The Divvun and Giellatekno teams build language technology aimed at minority and indigenous languages
View GiellaLT on GitHub divvungiellatekno/giellalt.uit.no
It is possible to have multiple configurations for the same source at once. This
is done using the out-of-source build support, also called VPATH building after
the make
variable used to support this feature.
You only need to do this if you have earlier built a language in-source (the default). What you need to do is:
cd $GTLANG
make distclean
That is, cd into the language you want to reconfigure, and run the command make distclean
. This command will not only delete the files you have built,
but also all the generated Makefile’s and other generated build files. This is
necessary to not confuse the build system.
The basic idea is to create a separate build directory for each configuration you need, and call the configure script from there. Here is one possible setup:
cd $GTLANG
mkdir build
cd build
mkdir xerox
cd xerox
../../configure
make
cd ..
mkdir hfst
cd hfst
../../configure --with-hfst --without-xfst
make
We just created two build directories — xerox
and hfst
— within a common
build
directory. Within each of them we called the configure script with the
options needed to build for only the fst implementation specified.
Everything should work as usual, including make check
.
A setup like this can be used to have multiple configurations for the different build types: for spellers only, for dictionaries only, for oahpa, etc. Using this type of build setup, it is also easy to compare different build times, to compare the output of fst’s from different configurations, etc., since the resulting fst’s are in different build trees, and thus aren’t overwritten by the next make.

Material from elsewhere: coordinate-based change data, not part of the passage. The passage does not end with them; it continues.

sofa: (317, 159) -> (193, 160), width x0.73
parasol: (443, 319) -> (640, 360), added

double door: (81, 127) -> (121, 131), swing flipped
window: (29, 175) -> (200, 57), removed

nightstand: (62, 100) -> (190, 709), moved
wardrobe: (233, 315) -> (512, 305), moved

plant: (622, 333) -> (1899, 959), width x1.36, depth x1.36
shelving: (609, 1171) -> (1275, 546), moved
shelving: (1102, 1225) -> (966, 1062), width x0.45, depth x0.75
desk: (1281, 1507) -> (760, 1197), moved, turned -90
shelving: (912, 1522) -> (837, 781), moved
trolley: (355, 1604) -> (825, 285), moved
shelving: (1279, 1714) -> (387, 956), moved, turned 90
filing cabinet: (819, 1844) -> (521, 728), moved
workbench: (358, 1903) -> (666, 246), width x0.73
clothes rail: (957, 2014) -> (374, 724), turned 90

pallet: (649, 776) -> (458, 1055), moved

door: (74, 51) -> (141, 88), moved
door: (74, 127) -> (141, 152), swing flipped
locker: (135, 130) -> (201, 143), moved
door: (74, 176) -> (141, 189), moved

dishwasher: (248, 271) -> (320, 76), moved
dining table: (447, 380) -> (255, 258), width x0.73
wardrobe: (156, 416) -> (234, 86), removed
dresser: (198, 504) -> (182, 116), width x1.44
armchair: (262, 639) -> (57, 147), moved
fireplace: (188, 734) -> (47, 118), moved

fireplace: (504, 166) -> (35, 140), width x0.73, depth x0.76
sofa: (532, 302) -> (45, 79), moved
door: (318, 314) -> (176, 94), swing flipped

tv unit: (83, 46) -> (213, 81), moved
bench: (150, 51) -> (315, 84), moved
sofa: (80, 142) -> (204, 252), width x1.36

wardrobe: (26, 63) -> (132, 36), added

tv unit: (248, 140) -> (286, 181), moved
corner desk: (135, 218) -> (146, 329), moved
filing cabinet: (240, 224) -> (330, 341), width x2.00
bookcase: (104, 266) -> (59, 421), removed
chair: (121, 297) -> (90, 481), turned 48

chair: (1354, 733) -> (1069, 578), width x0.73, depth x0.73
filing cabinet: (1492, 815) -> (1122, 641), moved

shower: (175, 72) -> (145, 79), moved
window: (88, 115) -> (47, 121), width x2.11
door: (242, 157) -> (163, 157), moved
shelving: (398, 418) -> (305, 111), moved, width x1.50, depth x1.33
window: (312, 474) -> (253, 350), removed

This can also be used to turn off some of the default targets, to speed up the compilation process as much as possible for the targets one wants. Here is an example of how to configure for building spellers, and spellers only:
cd $GTLANG
mkdir build
cd build
mkdir spellers
cd spellers
../../configure --with-hfst --without-xfst \
--enable-spellers \
--disable-analysers \
--disable-generators \
--disable-transcriptors
make
This will turn off compilation of the regular analysers and generators, and will for some languages save considerable compilation time. A similar strategy can of course be put to use for other specialised targets like MT. (There seems to be some shortcomings that should be fixed, vislcg3 files and generated documentation seems to be built always irrespective of configuration options.)
NB! When using out-of-source / VPATH building, the aliases usme
,
dsme
, etc. do NOT work. This is because the aliases have hard-coded
paths relative to $GTHOME/langs/
. The plan is to replace the aliases with
shell scripts, allowing us to test different locations for the fst files, and
thus be able to handle such build setups in a more intelligent way.
It is possible to use this same strategy at the level of the $GTHOME/langs/
directory, with an additional option to only compile for a subset of the
languages. To do this, do as follows:
$GTHOME/langs/
mkdir build
cd build
mkdir xerox
cd xerox
../../configure --enable-langs="sma sme smj sms smn yrk"
make
We have just configured a build tree that will only build the default Xerox
fst’s, and only for the languages sma, sme, smj, sms, smn
and yrk
. One
can also do make check
to test that these languages (and these only) all
pass the tests that we have defined.
To do the same for Hfst type fst’s, you specify the hfst option as usual:
$GTHOME/langs/build/
mkdir hfst
cd hfst
../../configure --enable-langs="sma sme smj sms smn yrk" --with-hfst --without-xfst
make
The --enable-langs
option is understood by the configure
script within
$GTHOME/langs/
, the rest of the options are passed on to the configure
scripts in the language subdirectories.
Here is a configuration for compiling and testing all but a few languages:
../../configure --enable-langs="bxr chp ciw cor crk est fao fin fkv hdn ipk \
izh kca kpv liv lut mdf mhr mns mrj myv nio nob olo ron rus sjd sma sme smj \
smn sms som udm vep vro yrk"
The only languages left out are: kal, rup, sje, tat, tku, vot
. Of these six
languages kal
builds fine, but takes an awful lot of time, whereas the rest
have lexc errors that must be cleaned up. All other languages build just fine.
This configuration only builds Xerox since it is so much faster, but this makes
for a nice check that the code is syntactically valid.
NB! During configuration, the configuration script will traverse all language directories and it looks like it will build all of them. But when it comes to build time, only the specified languages will actually be built.
Using VPATH builds in the langs/
directory is a much more flexible solution
than using a shell script to build all languages, as it allows as many
configurations as you want, with different language combinations, different fst
technologies, different target options, etc. To keep track of all the different
build configurations, it is probably wise to give the different build
directories descriptive names reflecting the intended/actual configuration used.
There is really only one restriction:
You can not combine VPATH building with in-source building.
That is, you can’t have both a separate build/
directory and build
directly within your $GTLANG/
directory. This means that as long as we rely
on the aliases mentioned above,
you can’t have both working aliases and VPATH building.